Parmi les droits des membres figure également celui d’assister, en principe, aux réunions des Rotary clubs du monde entier. Chacun d’entre nous peut aussi être proposé au poste de gouverneur, à condition d’être membre d’un Rotary club depuis au moins sept ans et d’avoir été président de club. Il est également possible d’exercer d’autres fonctions au Rotary en étant membre « en règle ». Cela signifie avant tout avoir payé ses cotisations et respecter les règles d’assiduité propres à son club (!).

Tout cela est bien beau, penseront certains, mais en tant que simple membre, je ne peux rien changer à ces règles… Détrompez-vous ! Car ce que peu de membres savent, c’est que le Rotary est organisé démocratiquement, de la base jusqu’au sommet. Cela commence, au sein du club, par les votes sur ses statuts et l’élection à la présidence, et va jusqu’aux règles régissant l’élection du président ou d’un administrateur du RI.

Ce « sommet », c’est le Conseil de législation, le parlement du Rotary et son organe de décision suprême en matière législative. Ses décisions s’appliquent à l’ensemble de l’organisation. Elles portent aussi bien sur le cadre des statuts des clubs que sur les attributions du président du RI. Chaque district est représenté dans ce parlement par un « député », ou délégué, qu’il élit tous les trois ans. Dans nos districts, ces élections ont eu lieu il y a quelques mois.

Le CoL ne débat toutefois pas de nouvelles règles ou de nouveaux statuts de sa propre initiative : il se prononce uniquement sur des propositions soumises par des Rotary clubs, des districts ou le conseil d’administration du RI. Si quelque chose au Rotary me déplaît, me semble dépassé ou peu pratique, je peux donc en demander le réexamen.

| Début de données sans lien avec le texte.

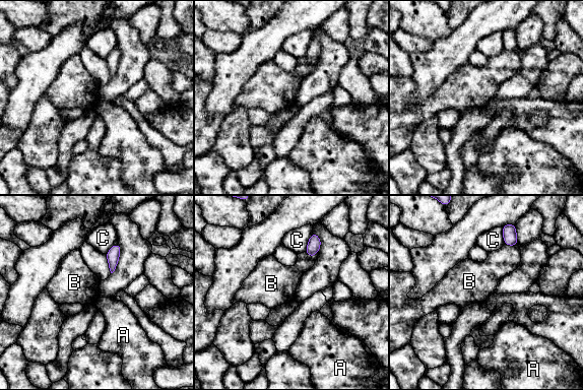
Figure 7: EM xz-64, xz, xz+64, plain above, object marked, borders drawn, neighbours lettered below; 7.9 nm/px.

Chaque club peut en effet présenter des projets au CoL 2028. Pour savoir comment procéder, adressez-vous au délégué de votre district.

Un sujet pour votre prochaine réunion ?

Souhaitons-nous, par exemple, rester attractifs pour les jeunes générations et leur permettre de siéger également au CoL, la plus haute instance du Rotary ? Un club pourrait alors proposer qu’en plus des délégués actuels, qui comptent souvent plusieurs décennies d’expérience rotarienne, chaque zone élise un délégué avec pour seule condition d’avoir moins de 40 ans au moment de son élection.

J’en suis certain : vous avez des idées. Il serait dommage de les garder pour vous ou de n’en discuter qu’avec quelques amis. Mars 2027 peut encore sembler loin. Mais les rouages du Rotary prennent du temps à se mettre en mouvement. Alors, faites de votre idée un sujet de discussion lors de la prochaine réunion.

Klaus-Günther Strack (RC Aalen-Heidenheim), gouverneur du district 1830 en 2022/23, est responsable du CoL au sein du Conseil des gouverneurs d’Allemagne.